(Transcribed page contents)
______________________________
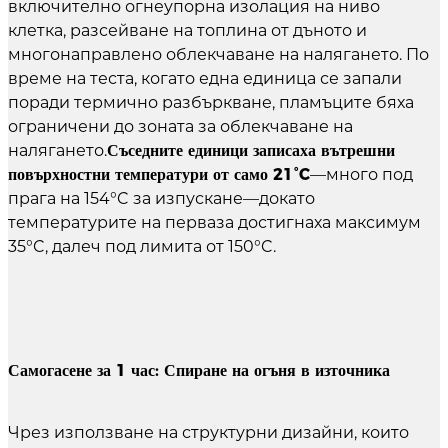
включително огнеупорна изолация на ниво
клетка, разсейване на топлина от дъното и
многонаправлено облекчаване на налягането. По
време на теста, когато една единица се запали
поради термично разбъркване, пламъците бяха
ограничени до зоната за облекчаване на
налягането.
Съседните единици записаха вътрешни
повърхностни температури от само 21°C
—много под
прага на 154°C за изпускане—докато
температурите на перваза достигнаха максимум
35°C, далеч под лимита от 150°C.
Самогасене за 1 час: Спиране на огъня в източника
Чрез използване на структурни дизайни, които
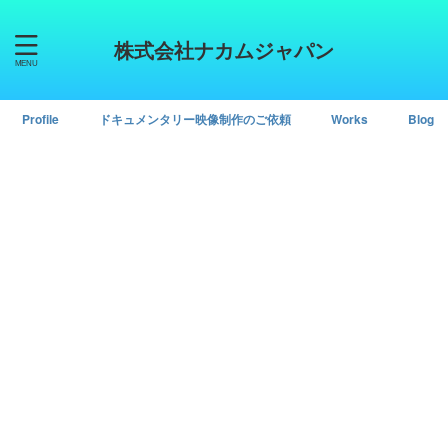
株式会社ナカムジャパン
Profile
ドキュメンタリー映像制作のご依頼
Works
Blog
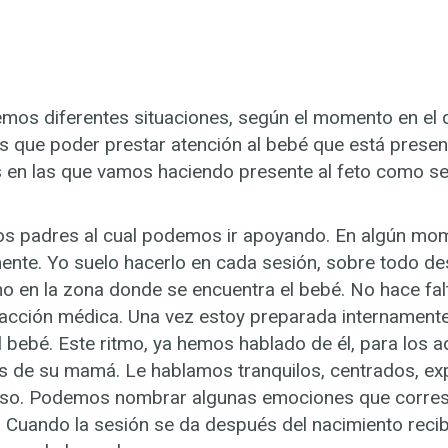
remos diferentes situaciones, según el momento en el 
s que poder prestar atención al bebé que está presen
 en las que vamos haciendo presente al feto como ser 
los padres al cual podemos ir apoyando. En algún mo
ente. Yo suelo hacerlo en cada sesión, sobre todo d
o en la zona donde se encuentra el bebé. No hace fal
acción médica. Una vez estoy preparada internamente 
bebé. Este ritmo, ya hemos hablado de él, para los ad
zos de su mamá. Le hablamos tranquilos, centrados, ex
oceso. Podemos nombrar algunas emociones que corresp
. Cuando la sesión se da después del nacimiento recib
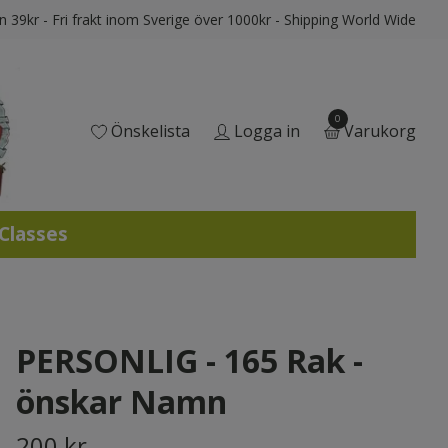
ån 39kr - Fri frakt inom Sverige över 1000kr - Shipping World Wide
0
Önskelista
Logga in
Varukorg
 Classes
PERSONLIG - 165 Rak -
önskar Namn
200 kr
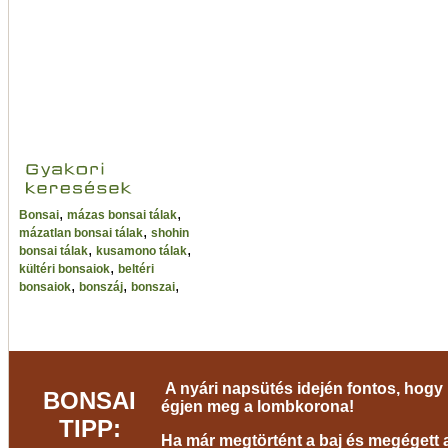
,
,
Bonsai
mázas bonsai tálak
,
mázatlan bonsai tálak
shohin
,
,
bonsai tálak
kusamono tálak
,
kültéri bonsaiok
beltéri
,
,
,
bonsaiok
bonszáj
bonszai
A nyári napsütés idején fontos, hogy 
BONSAI
égjen meg a lombkorona!
TIPP:
Ha már megtörtént a baj és megégett a 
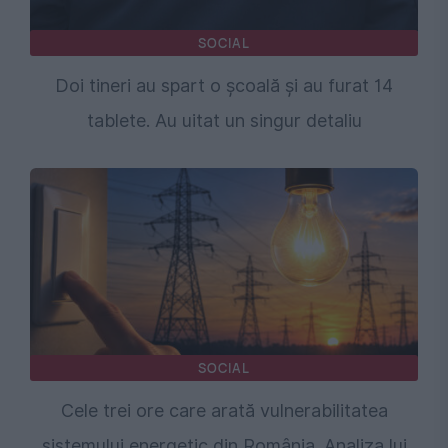
SOCIAL
Doi tineri au spart o școală și au furat 14
tablete. Au uitat un singur detaliu
SOCIAL
Cele trei ore care arată vulnerabilitatea
sistemului energetic din România. Analiza lui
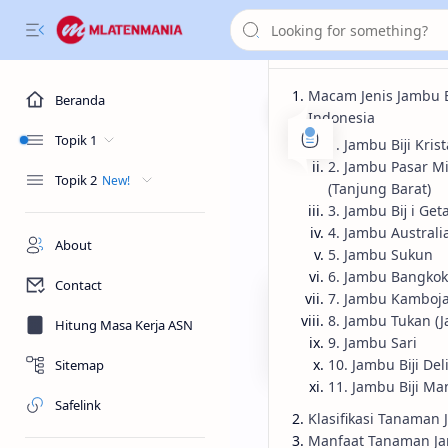
Macam Jenis Jambu Bi
Beranda
Indonesia
Topik 1
1. Jambu Bĳi Kris
Informasi
Ke
Beranda
2. Jambu Pasar M
Topik 2
Mengenal 
(Tanjung Barat)
3. Jambu Bĳ i Get
4. Jambu Australi
Mengenal Lebih Dekat J
About
5. Jambu Sukun
6. Jambu Bangkok
Contact
7. Jambu Kamboj
8. Jambu Tukan (
Hitung Masa Kerja ASN
9. Jambu Sari
10. Jambu Bĳi De
Sitemap
11. Jambu Bĳi Ma
Safelink
Klasifikasi Tanaman 
MlatenMania.com - J
Manfaat Tanaman Ja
______________________________
- [What the exercise asks]
Search the entries for the word "налягането" and copy every line that holds it.

- [Result below]
многонаправлено облекчаване на налягането. По
налягането.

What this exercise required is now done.